Kesulitan keuangan, membuat perempuan berparas cantik itu setuju saja ketika Arman menawarinya imbalan 10 juta.
“Selain ini, aku juga akan memberimu modal. Bukankah kamu sudah sejak dulu pingin berdagang soto?” Tawar Arman. Sekali lagi Mira hanya bisa mengangguk.
Parasnya yang pucat perlahan mulai mendapatkan sinarnya, begitu membayangkan kehidupan layak yang bisa ia gapai dengan bantuan uang dari Arman. Anak-anaknya tidak lagi kelaparan. Mereka bisa sekolah dan belajar dengan tenang.

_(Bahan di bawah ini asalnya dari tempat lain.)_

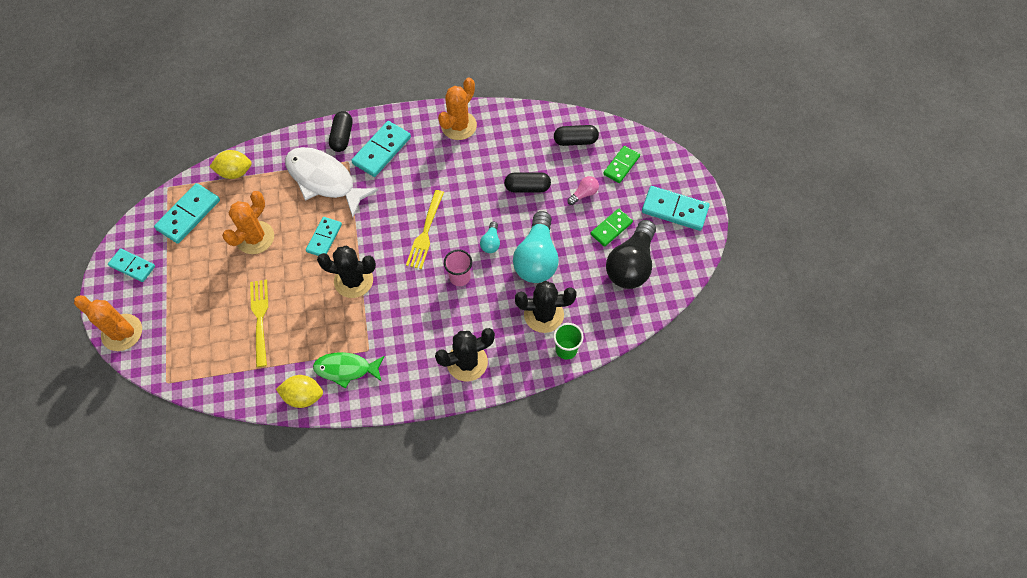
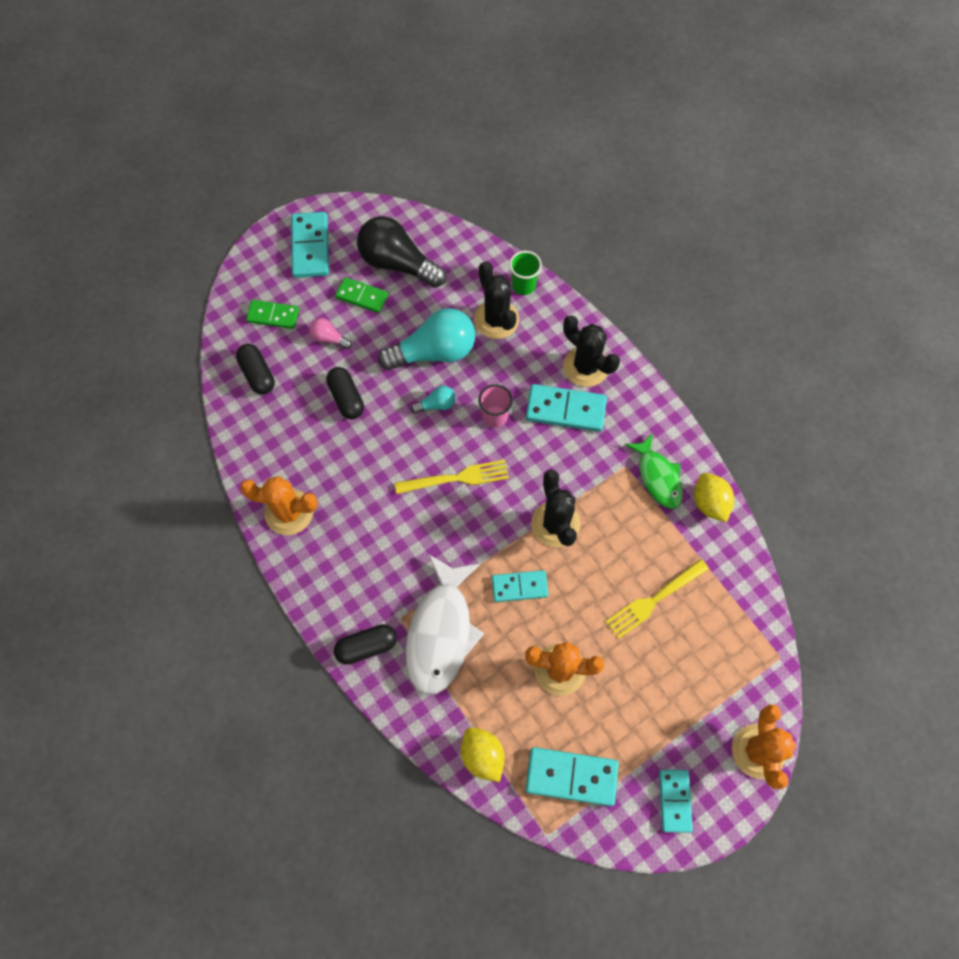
camera: 115 degrees left, 5 degrees up
turquoise domino [351,121,411,177] -> turquoise domino moved to [526,384,607,432]
black light bulb [606,220,656,289] -> black light bulb turned 150 degrees counterclockwise [357,216,446,288]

Selain itu, ia juga bisa membelikan baju baru untuk mereka.
Semuanya sangat indah dan menggiurkan hingga Mira hanya bisa menurut saja, ketika Arman menawarkan sesuatu yang lain.
“Kutambah lagi 10 juta kalau kamu mau menemaniku seperti minggu kemarin…” Goda Arman, merujuk saat ia meniduri istri Asrul itu dengan imbalan uang 100 ribu buat beli beras.